§ **Records supplied**:
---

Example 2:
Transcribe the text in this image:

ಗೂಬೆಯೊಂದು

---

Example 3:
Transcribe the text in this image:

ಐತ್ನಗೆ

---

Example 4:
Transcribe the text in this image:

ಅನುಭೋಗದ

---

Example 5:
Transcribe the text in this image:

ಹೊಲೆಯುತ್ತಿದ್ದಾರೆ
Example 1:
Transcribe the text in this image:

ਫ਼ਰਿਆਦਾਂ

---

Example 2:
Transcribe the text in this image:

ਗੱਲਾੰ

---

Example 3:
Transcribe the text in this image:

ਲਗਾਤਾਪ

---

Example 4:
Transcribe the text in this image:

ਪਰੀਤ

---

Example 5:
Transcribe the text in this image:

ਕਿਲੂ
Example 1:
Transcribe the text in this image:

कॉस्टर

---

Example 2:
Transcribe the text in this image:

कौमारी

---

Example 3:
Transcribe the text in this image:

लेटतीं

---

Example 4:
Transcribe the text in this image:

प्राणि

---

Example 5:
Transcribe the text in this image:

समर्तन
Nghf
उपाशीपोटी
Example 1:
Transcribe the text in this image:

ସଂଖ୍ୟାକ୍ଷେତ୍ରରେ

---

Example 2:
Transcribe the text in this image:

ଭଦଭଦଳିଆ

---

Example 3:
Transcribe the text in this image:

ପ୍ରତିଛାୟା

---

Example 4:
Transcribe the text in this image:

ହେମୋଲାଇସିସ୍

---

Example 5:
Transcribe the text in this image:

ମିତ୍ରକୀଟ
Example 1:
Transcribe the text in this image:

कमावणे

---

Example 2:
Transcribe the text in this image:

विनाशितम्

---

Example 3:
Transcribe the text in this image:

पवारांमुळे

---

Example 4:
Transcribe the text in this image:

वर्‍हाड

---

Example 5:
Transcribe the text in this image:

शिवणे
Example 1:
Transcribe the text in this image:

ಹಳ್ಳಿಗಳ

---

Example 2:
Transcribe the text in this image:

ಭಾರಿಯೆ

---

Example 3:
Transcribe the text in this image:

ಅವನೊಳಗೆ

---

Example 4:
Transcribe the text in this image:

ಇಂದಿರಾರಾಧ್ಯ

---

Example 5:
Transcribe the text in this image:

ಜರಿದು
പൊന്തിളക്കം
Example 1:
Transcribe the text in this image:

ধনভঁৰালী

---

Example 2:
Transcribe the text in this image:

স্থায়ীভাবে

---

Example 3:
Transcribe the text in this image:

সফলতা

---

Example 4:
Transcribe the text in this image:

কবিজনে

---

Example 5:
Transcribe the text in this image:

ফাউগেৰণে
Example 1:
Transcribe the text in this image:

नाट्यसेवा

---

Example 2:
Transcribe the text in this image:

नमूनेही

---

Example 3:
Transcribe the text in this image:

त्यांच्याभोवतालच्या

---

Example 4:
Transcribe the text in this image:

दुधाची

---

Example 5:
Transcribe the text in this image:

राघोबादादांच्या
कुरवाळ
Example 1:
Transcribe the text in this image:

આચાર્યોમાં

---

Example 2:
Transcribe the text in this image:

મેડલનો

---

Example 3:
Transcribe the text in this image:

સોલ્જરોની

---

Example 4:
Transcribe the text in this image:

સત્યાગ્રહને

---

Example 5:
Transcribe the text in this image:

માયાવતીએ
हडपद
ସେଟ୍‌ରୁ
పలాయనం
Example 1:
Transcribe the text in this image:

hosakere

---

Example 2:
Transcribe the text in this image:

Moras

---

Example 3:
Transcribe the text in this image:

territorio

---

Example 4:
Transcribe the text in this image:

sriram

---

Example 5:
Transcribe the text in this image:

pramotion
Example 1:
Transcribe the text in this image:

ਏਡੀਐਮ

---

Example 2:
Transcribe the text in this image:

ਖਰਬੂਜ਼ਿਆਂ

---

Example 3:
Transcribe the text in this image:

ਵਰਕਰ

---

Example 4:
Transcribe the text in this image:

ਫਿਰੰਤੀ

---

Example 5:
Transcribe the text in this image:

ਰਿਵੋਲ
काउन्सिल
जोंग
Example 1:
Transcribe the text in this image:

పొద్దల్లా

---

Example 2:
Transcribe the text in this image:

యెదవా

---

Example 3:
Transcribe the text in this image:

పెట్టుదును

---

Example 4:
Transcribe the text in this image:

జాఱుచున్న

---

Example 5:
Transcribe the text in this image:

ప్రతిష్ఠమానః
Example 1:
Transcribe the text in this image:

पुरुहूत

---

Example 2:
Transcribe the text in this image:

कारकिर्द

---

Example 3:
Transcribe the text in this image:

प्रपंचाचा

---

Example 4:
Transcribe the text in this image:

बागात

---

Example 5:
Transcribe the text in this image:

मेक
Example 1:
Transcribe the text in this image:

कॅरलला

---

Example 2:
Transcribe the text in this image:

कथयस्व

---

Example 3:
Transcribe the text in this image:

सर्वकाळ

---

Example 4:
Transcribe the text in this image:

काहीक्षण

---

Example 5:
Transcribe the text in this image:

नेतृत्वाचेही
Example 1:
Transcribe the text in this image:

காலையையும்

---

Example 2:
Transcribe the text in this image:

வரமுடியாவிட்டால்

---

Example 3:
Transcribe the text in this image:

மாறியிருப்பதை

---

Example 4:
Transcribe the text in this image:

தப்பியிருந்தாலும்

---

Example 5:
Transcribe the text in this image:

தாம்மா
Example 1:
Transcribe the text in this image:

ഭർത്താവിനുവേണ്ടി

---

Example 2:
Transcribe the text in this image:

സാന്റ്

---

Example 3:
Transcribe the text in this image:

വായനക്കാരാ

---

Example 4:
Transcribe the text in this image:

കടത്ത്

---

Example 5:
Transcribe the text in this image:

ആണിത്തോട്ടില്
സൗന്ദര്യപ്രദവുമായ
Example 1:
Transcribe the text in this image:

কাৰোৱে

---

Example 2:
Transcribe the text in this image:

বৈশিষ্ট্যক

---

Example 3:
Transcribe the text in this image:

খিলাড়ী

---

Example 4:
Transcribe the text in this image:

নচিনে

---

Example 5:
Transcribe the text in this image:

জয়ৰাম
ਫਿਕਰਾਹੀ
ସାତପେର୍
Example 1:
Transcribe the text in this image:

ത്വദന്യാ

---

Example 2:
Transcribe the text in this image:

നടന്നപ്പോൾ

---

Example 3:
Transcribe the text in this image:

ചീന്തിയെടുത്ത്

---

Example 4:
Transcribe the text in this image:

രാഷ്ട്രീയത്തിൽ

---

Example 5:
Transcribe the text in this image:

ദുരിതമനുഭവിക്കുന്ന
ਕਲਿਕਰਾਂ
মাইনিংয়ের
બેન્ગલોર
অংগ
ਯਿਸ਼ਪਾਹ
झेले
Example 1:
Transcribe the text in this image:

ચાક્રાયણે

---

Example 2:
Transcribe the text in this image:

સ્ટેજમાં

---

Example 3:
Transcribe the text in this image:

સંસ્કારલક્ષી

§ **Directions**:
Write the listing out again, word for word.

§ **Exercise output**:
---

Example 2:
Transcribe the text in this image:

ಗೂಬೆಯೊಂದು

---

Example 3:
Transcribe the text in this image:

ಐತ್ನಗೆ

---

Example 4:
Transcribe the text in this image:

ಅನುಭೋಗದ

---

Example 5:
Transcribe the text in this image:

ಹೊಲೆಯುತ್ತಿದ್ದಾರೆ
Example 1:
Transcribe the text in this image:

ਫ਼ਰਿਆਦਾਂ

---

Example 2:
Transcribe the text in this image:

ਗੱਲਾੰ

---

Example 3:
Transcribe the text in this image:

ਲਗਾਤਾਪ

---

Example 4:
Transcribe the text in this image:

ਪਰੀਤ

---

Example 5:
Transcribe the text in this image:

ਕਿਲੂ
Example 1:
Transcribe the text in this image:

कॉस्टर

---

Example 2:
Transcribe the text in this image:

कौमारी

---

Example 3:
Transcribe the text in this image:

लेटतीं

---

Example 4:
Transcribe the text in this image:

प्राणि

---

Example 5:
Transcribe the text in this image:

समर्तन
Nghf
उपाशीपोटी
Example 1:
Transcribe the text in this image:

ସଂଖ୍ୟାକ୍ଷେତ୍ରରେ

---

Example 2:
Transcribe the text in this image:

ଭଦଭଦଳିଆ

---

Example 3:
Transcribe the text in this image:

ପ୍ରତିଛାୟା

---

Example 4:
Transcribe the text in this image:

ହେମୋଲାଇସିସ୍

---

Example 5:
Transcribe the text in this image:

ମିତ୍ରକୀଟ
Example 1:
Transcribe the text in this image:

कमावणे

---

Example 2:
Transcribe the text in this image:

विनाशितम्

---

Example 3:
Transcribe the text in this image:

पवारांमुळे

---

Example 4:
Transcribe the text in this image:

वर्‍हाड

---

Example 5:
Transcribe the text in this image:

शिवणे
Example 1:
Transcribe the text in this image:

ಹಳ್ಳಿಗಳ

---

Example 2:
Transcribe the text in this image:

ಭಾರಿಯೆ

---

Example 3:
Transcribe the text in this image:

ಅವನೊಳಗೆ

---

Example 4:
Transcribe the text in this image:

ಇಂದಿರಾರಾಧ್ಯ

---

Example 5:
Transcribe the text in this image:

ಜರಿದು
പൊന്തിളക്കം
Example 1:
Transcribe the text in this image:

ধনভঁৰালী

---

Example 2:
Transcribe the text in this image:

স্থায়ীভাবে

---

Example 3:
Transcribe the text in this image:

সফলতা

---

Example 4:
Transcribe the text in this image:

কবিজনে

---

Example 5:
Transcribe the text in this image:

ফাউগেৰণে
Example 1:
Transcribe the text in this image:

नाट्यसेवा

---

Example 2:
Transcribe the text in this image:

नमूनेही

---

Example 3:
Transcribe the text in this image:

त्यांच्याभोवतालच्या

---

Example 4:
Transcribe the text in this image:

दुधाची

---

Example 5:
Transcribe the text in this image:

राघोबादादांच्या
कुरवाळ
Example 1:
Transcribe the text in this image:

આચાર્યોમાં

---

Example 2:
Transcribe the text in this image:

મેડલનો

---

Example 3:
Transcribe the text in this image:

સોલ્જરોની

---

Example 4:
Transcribe the text in this image:

સત્યાગ્રહને

---

Example 5:
Transcribe the text in this image:

માયાવતીએ
हडपद
ସେଟ୍‌ରୁ
పలాయనం
Example 1:
Transcribe the text in this image:

hosakere

---

Example 2:
Transcribe the text in this image:

Moras

---

Example 3:
Transcribe the text in this image:

territorio

---

Example 4:
Transcribe the text in this image:

sriram

---

Example 5:
Transcribe the text in this image:

pramotion
Example 1:
Transcribe the text in this image:

ਏਡੀਐਮ

---

Example 2:
Transcribe the text in this image:

ਖਰਬੂਜ਼ਿਆਂ

---

Example 3:
Transcribe the text in this image:

ਵਰਕਰ

---

Example 4:
Transcribe the text in this image:

ਫਿਰੰਤੀ

---

Example 5:
Transcribe the text in this image:

ਰਿਵੋਲ
काउन्सिल
जोंग
Example 1:
Transcribe the text in this image:

పొద్దల్లా

---

Example 2:
Transcribe the text in this image:

యెదవా

---

Example 3:
Transcribe the text in this image:

పెట్టుదును

---

Example 4:
Transcribe the text in this image:

జాఱుచున్న

---

Example 5:
Transcribe the text in this image:

ప్రతిష్ఠమానః
Example 1:
Transcribe the text in this image:

पुरुहूत

---

Example 2:
Transcribe the text in this image:

कारकिर्द

---

Example 3:
Transcribe the text in this image:

प्रपंचाचा

---

Example 4:
Transcribe the text in this image:

बागात

---

Example 5:
Transcribe the text in this image:

मेक
Example 1:
Transcribe the text in this image:

कॅरलला

---

Example 2:
Transcribe the text in this image:

कथयस्व

---

Example 3:
Transcribe the text in this image:

सर्वकाळ

---

Example 4:
Transcribe the text in this image:

काहीक्षण

---

Example 5:
Transcribe the text in this image:

नेतृत्वाचेही
Example 1:
Transcribe the text in this image:

காலையையும்

---

Example 2:
Transcribe the text in this image:

வரமுடியாவிட்டால்

---

Example 3:
Transcribe the text in this image:

மாறியிருப்பதை

---

Example 4:
Transcribe the text in this image:

தப்பியிருந்தாலும்

---

Example 5:
Transcribe the text in this image:

தாம்மா
Example 1:
Transcribe the text in this image:

ഭർത്താവിനുവേണ്ടി

---

Example 2:
Transcribe the text in this image:

സാന്റ്

---

Example 3:
Transcribe the text in this image:

വായനക്കാരാ

---

Example 4:
Transcribe the text in this image:

കടത്ത്

---

Example 5:
Transcribe the text in this image:

ആണിത്തോട്ടില്
സൗന്ദര്യപ്രദവുമായ
Example 1:
Transcribe the text in this image:

কাৰোৱে

---

Example 2:
Transcribe the text in this image:

বৈশিষ্ট্যক

---

Example 3:
Transcribe the text in this image:

খিলাড়ী

---

Example 4:
Transcribe the text in this image:

নচিনে

---

Example 5:
Transcribe the text in this image:

জয়ৰাম
ਫਿਕਰਾਹੀ
ସାତପେର୍
Example 1:
Transcribe the text in this image:

ത്വദന്യാ

---

Example 2:
Transcribe the text in this image:

നടന്നപ്പോൾ

---

Example 3:
Transcribe the text in this image:

ചീന്തിയെടുത്ത്

---

Example 4:
Transcribe the text in this image:

രാഷ്ട്രീയത്തിൽ

---

Example 5:
Transcribe the text in this image:

ദുരിതമനുഭവിക്കുന്ന
ਕਲਿਕਰਾਂ
মাইনিংয়ের
બેન્ગલોર
অংগ
ਯਿਸ਼ਪਾਹ
झेले
Example 1:
Transcribe the text in this image:

ચાક્રાયણે

---

Example 2:
Transcribe the text in this image:

સ્ટેજમાં

---

Example 3:
Transcribe the text in this image:

સંસ્કારલક્ષી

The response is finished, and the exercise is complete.